Além disso, um outro problema vinha consumindo a NBA há muito tempo, e, ao final da década passada se tornou insuportável: a falta de competitividade e rotatividade nas cabeças da liga. Entre 1984, quando foi passada a primeira CBA, e 2011, apenas oito equipes foram campeãs da NBA (Celtics, Lakers, Pistons, Bulls, Rockets, Spurs, Heat e Mavericks). Dentre essas oito, apenas Heat e Mavs conquistaram apenas um caneco, e apenas o Rockets não ganhou mais de dois títulos. Isto significa que, nas últimas 28 temporadas, cinco equipes (Celtics, Lakers, Pistons, Bulls e Spurs) ganharam juntas a absurda quantia de 24 títulos.
Os números são assustadores, mas ficam ainda mais tenebrosos quando comparados aos de outras ligas norte-americanas. Na MLB, que é muito criticada pela falta de regras limitando os gastos das franquias mais ricas, 17 equipes conseguiram ganhar a World Series de 1984 para cá. Na NFL, que teve um boom de popularidade nos últimos 10-15 anos, 15 equipes venceram o Super Bowl, e outras 11 estiveram na final no período entre 1984 e 2011 – ou seja, 26 das 32 equipes atualmente na NFL disputaram um Super Bowl nos últimos 27 anos, ao passo que apenas 16 das 30 equipes disputando a NBA chegaram a uma final no mesmo período.
Por esses motivos, os donos de franquias de cidades periféricas, já cansados dessa situação e das perdas financeiras, decidiram que não mais deixariam passar uma CBA que apenas mantivesse as coisas como estão. O interessante, porém, é que foram, em boa medida, apoiados por seus “primos ricos”. E isto tem uma boa razão de ser.
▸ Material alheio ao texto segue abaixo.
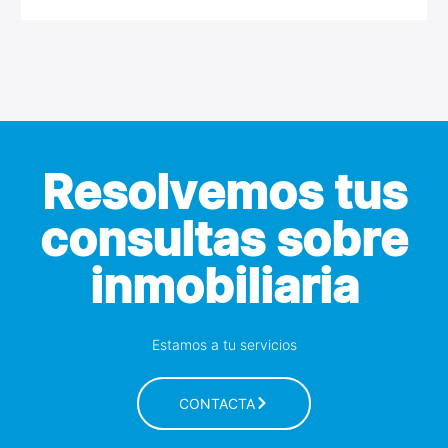
Resolvemos tus
consultas sobre
inmobiliaria
Estamos a tu servicios
CONTACTA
A NBA, hoje, pode se aproveitar de uma certa popularidade graças a LeBron James, Kobe Bryant, entre outras estrelas carismáticas, mas nada garante que isso se sustentará pelos próximos anos. A liga não pode se dar ao luxo de jogar fora mercados pequenos, caso contrário sua popularidade ao longo prazo despencará, já que NFL, MLB e NHL podem fornecer uma alternativa bem mais interessante pros moradores de cidades como Phoenix, Cleveland, Denver, New Orleans, etc.
Dessa forma, desde 2009 começava a se anunciar um novo alinhamento na NBA, e, dois anos depois, os donos demonstraram irredutibilidade com as propostas de melhoria dos jogadores. Assim, não foi surpresa que as negociações fracassaram, e os donos puderam, com o fim da CBA, decretar um novo lockout.
Bem, agora já sabemos porque tivemos um lockout. Mas ainda precisamos determinar quais são os pontos contenciosos das negociações, o que quer se mudar, como pode se mudar, e o que pode acontecer daqui pra frente. Mas isso fica para o próximo capítulo.